### Document:
▼

Re: WARNING: at net/sched/sch_generic.c:219 dev_watchdog+0xfe/0x17e()with tg3 network

From: Roger Heflin
Date: Fri Nov 14 2008 - 23:02:17 EST


Peter Zijlstra wrote:
(netdev CC'ed)

On Tue, 2008-11-11 at 03:48 -0600, Roger Heflin wrote:
I have duplicate this with kernel 2.6.27.2 and 2.6.27.5, no
extra modules, tg3 Gbit networking. I have not yet tested
earlier kernels to see if this has been around for a while.

How do more recent kernels do?

I did not try more recent kernels, more testing seems to indicate
that at the very least it the bug depends on a certain version of
either tg3 and/or firmware to happen, as my second tg3 port does not
have it happen. More about this below.


So far I have had this error happen 5 times (MTBF is maybe
12 hours), 4 of the 5 times resulted in the networking being
broken, one time things came back by itself without a reboot,
I believe in this case the hang was traffic coming into the
machine vs the other times going out of the machine.

Unloading all of the network modules and reloading them did
not correct the problem.

Searching google finds a couple of other people getting the
same error but they have a different network chipset (e1000
and a rt811C chipset), which makes me thing that there is
something interacting bad with the network. Or does this
error truly mean that the network chipset for some unknown reason
locked itself up?

http://www.google.com/url?sa=U&start=4&q=http://kerneltrap.org/mailarchive/linux-netdev/2008/8/6/2838184&ei=rU8ZScysAon8edz5xKgO&sig2=Wxp7IkUtdgORGZiflxvppg&usg=AFQjCNHzPwsCOmLGKmtX4q_FEpk6oubxxg
http://article.gmane.org/gmane.linux.network/110238

The changes I made recently were to upgrade my MB (old
was E100 on a 100Mbit network,new is tg3 on a Gbit network,
cpu and memory are the same, MB chipset is a intel 955
chipset vs the old being a intel 915 chipset).

▲

### Recorded information:
▼

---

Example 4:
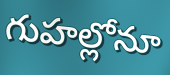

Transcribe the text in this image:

గుహల్లోనూ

▲

### The exercise:
List every network chipset or driver name mentioned in the post about the dev_watchdog warning. Leave out the motherboard chipsets.

### Exercise output:
tg3, e1000, rt811C, E100